Polymerase chain reactions (PCR) were performed in volumes of 20 μL including 10 μL Taq PCR MasterMix (TIANGEN, Beijing), 0.5 μL each of forward and reverse primer, 1 μL DNA, and additional ddH2O. The program was run on a Mastercycler 5333 (Eppendorf AG, Hamburg, Germany) according to the following procedure: 5 min at 95 °C for initial denaturation, 32 cycles of 30 s each at 95 °C, 30 s at the appropriate temperature as shown in Additional file 1: Table S5, 30 s at 72 °C, and final extension for 8 min at 72 °C. The PCR products were validated by electrophoresis on 1.5% agarose gels (Promega, Madison, WI, USA) and sequenced by Sangon Biotech (Shanghai) Co., Ltd.
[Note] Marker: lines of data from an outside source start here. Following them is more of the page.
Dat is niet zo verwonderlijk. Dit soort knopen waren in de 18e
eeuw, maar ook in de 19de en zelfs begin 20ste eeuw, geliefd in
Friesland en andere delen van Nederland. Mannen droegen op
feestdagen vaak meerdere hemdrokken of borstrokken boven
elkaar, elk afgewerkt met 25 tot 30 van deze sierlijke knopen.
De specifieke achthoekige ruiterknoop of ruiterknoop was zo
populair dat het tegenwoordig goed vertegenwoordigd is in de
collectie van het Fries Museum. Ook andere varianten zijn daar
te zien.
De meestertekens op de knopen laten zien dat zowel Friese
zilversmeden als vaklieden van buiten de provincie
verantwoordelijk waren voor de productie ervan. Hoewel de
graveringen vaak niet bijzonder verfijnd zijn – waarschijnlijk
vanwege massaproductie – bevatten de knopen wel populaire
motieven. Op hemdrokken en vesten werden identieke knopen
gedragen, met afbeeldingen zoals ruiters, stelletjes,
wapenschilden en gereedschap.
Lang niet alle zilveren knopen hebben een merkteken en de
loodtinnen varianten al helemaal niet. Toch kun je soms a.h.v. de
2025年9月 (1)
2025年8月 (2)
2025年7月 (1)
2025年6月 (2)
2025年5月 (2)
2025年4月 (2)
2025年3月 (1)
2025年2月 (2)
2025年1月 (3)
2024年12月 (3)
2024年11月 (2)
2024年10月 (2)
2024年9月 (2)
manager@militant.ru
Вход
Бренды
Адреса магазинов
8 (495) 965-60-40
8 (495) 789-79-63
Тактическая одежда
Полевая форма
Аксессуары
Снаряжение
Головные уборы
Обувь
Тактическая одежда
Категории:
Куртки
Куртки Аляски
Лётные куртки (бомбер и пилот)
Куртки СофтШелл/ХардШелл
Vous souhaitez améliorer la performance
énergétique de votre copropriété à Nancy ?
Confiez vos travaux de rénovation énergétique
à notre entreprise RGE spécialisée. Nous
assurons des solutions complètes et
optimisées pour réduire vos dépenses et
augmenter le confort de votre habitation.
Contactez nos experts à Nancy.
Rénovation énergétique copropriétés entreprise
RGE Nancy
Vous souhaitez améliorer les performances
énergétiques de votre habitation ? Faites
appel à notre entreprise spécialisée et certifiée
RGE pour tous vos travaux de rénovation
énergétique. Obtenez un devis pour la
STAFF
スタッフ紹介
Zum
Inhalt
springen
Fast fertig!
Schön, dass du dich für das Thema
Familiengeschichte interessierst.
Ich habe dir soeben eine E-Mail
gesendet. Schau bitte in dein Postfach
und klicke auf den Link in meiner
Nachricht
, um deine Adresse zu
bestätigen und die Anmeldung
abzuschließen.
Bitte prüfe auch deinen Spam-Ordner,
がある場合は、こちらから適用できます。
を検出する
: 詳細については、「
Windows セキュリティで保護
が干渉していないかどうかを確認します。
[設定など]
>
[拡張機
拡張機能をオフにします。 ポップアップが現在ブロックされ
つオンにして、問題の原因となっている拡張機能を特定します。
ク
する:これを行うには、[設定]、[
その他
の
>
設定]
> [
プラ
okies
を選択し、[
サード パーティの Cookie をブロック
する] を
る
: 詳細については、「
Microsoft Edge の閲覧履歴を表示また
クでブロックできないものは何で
Association test between tail phenotypes (tail length and width) and individual genotypes were performed using linear regressions (with our in-house R script) (Additional file 1: Table S4). Three different genetic models (dominant, recessive and additive effect of single mutated allele) were considered and tested separately. To test confounding effects, individual age and sex was included in regression models as covariates.

Gene expression quantification of potentially causative genes

Expression profiles of four genes (HAO1, BMP2, LOC101117953 and PPP1CC) in 17 tissue types of TBS and MGS were first examined by RT-PCR (Additional file 2: Figure S5). Primer sequences were shown in Additional file 1: Table S5. Samples from TBS and MGS originated from the Dangxiong farm of Tibetan province and Small Tail Han sheep breeding farm of Shandong province, respectively. The sheep were sacrificed by bleeding of the carotid artery for two minutes. 17 tissues were immediately snap-frozen in liquid nitrogen for total RNA extraction. RNA extraction was performed using TRIzol reagent (TaKaRa, Dalian, China). TURBO DNA-free Kit (Ambion, Austin, TX, USA) was used for DNase treatment of total RNA. cDNA for gene amplification and expression was synthesized using PrimeScriptTMRT reagent kit (TaKaRa, Dalian, China). An equal volume of cDNA sample from the same tissue of each of six individuals was pooled for RT-PCR. The reactions were followed according the method described previously [12].

Next, real-time PCR was used to quantify expression levels of BMP2, HAO1 and internal control β-actin in tissue samples described above. Additional samples of adipose and uterine tissues (n = 8 per tissue type and tail type) were used for validation of the differential expression of BMP2 gene between tail types. For each measurement, real-time PCR was performed three times and the average gene expression was calculated. Amplification was followed as described in a previous study [12]. Real-time PCR results were processed by the 2-ΔΔCt method [51]. The expression of BMP2 in the perirenal adipose tissues of TBS was defined as 1.0 to calculate relative expression levels of four genes.

Neutral test for retro-gene

Coding sequences of PPP1CC genes (sheep, goat, cattle, human, mouse and clawed frog), as well as retro-PPP1CC genes (sheep and goat) were aligned using MUSCLE algorithm [52] to generate phylogenetic tree. The topology (as showed in Fig. 3b) and codon alignment was treated as the input into PAML [53] “codeml” program to perform a log-ratio test (LRT). In this test, we defined part of the tree as a foreground branch (two r-PPP1CC sequences), and the rest as the background branch (all PPP1CC sequences). dN/dS ratio ω was calculated in these branches separately. To test whether ωforeground equaled 1 (which means the evolution of r-PPP1CC putative codons is not different from non-functional sites), we calculated the log-scaled likelihood (lnL) under model M0 and M1. Under the “null model” M0, ωforeground was pre-defined as ωforeground = 1; while in M1, ωforeground was calculated based on observed substitution rates. Two-fold difference of lnL between these two models (2dlnL) and P-value of LRT were then calculated as a statistical measurement (Additional file 1: Table S6).